[Recorded data]
######
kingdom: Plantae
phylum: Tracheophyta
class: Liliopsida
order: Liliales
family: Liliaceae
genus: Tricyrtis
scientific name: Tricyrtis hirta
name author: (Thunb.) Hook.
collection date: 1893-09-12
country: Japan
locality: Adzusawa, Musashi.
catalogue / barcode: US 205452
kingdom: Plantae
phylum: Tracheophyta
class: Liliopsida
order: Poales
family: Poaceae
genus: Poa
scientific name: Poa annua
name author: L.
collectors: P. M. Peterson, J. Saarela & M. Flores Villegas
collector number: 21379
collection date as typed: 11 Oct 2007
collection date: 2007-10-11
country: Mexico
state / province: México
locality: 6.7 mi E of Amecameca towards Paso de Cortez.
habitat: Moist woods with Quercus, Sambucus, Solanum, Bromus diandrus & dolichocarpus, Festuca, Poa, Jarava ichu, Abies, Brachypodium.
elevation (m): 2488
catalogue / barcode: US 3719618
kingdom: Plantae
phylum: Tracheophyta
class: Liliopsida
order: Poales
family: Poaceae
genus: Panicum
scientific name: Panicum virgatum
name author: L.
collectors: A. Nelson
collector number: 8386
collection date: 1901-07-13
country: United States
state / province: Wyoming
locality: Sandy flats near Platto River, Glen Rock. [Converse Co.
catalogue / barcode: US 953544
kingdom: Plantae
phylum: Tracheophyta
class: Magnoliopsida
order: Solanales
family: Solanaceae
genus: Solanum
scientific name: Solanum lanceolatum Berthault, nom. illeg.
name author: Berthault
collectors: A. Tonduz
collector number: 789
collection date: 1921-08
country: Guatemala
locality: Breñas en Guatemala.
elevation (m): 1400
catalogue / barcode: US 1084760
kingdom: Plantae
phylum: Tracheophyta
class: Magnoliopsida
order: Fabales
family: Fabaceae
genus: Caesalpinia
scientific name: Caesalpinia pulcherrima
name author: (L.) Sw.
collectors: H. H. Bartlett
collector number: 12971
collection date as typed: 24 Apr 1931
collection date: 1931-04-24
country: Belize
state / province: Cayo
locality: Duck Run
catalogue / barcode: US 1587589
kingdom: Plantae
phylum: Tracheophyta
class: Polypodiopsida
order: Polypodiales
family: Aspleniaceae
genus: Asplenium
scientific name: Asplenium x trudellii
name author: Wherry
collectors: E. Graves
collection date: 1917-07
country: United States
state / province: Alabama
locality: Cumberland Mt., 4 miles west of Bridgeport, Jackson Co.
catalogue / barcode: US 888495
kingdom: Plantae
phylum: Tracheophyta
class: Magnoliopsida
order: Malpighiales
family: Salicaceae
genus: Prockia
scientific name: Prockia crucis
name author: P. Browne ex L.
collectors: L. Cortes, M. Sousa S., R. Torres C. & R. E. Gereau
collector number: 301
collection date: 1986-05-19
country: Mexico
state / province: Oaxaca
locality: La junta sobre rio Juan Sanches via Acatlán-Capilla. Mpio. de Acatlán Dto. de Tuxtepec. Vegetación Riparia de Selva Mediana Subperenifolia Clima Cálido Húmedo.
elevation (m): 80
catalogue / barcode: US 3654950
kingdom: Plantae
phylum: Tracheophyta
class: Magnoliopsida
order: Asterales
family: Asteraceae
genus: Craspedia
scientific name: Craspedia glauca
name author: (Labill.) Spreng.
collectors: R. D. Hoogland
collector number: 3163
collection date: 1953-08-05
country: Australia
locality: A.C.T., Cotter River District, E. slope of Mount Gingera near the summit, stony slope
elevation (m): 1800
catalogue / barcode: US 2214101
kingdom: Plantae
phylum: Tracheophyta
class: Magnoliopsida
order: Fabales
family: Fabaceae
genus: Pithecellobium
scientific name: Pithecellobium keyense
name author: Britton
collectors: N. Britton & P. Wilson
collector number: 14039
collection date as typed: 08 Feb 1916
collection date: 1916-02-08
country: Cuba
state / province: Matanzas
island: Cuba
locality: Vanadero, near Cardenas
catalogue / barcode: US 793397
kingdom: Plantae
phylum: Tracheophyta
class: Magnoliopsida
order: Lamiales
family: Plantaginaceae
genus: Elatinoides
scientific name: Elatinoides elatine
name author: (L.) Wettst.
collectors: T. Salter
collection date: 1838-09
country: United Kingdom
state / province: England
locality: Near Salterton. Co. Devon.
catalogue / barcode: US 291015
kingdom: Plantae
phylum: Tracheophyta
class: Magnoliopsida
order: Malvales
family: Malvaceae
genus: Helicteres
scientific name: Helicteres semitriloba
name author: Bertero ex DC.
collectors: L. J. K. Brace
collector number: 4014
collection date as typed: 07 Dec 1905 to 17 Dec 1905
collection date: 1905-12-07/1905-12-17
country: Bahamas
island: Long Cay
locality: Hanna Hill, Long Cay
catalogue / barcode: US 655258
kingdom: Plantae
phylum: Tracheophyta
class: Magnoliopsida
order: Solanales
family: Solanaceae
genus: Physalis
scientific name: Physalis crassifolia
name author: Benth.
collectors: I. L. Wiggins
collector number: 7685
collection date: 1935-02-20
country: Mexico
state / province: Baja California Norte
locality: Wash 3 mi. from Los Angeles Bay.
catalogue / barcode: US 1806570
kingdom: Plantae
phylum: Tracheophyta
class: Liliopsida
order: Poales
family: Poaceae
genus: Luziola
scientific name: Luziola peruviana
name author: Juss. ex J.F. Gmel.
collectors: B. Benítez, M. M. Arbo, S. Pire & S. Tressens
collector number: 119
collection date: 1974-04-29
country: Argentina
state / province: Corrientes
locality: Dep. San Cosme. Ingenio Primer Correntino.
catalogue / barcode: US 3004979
######
What you have to do: Please report every line of the records above that contains the string "elevation", copying each such line in full. Case counts.

Answer:
elevation (m): 2488
elevation (m): 1400
elevation (m): 80
elevation (m): 1800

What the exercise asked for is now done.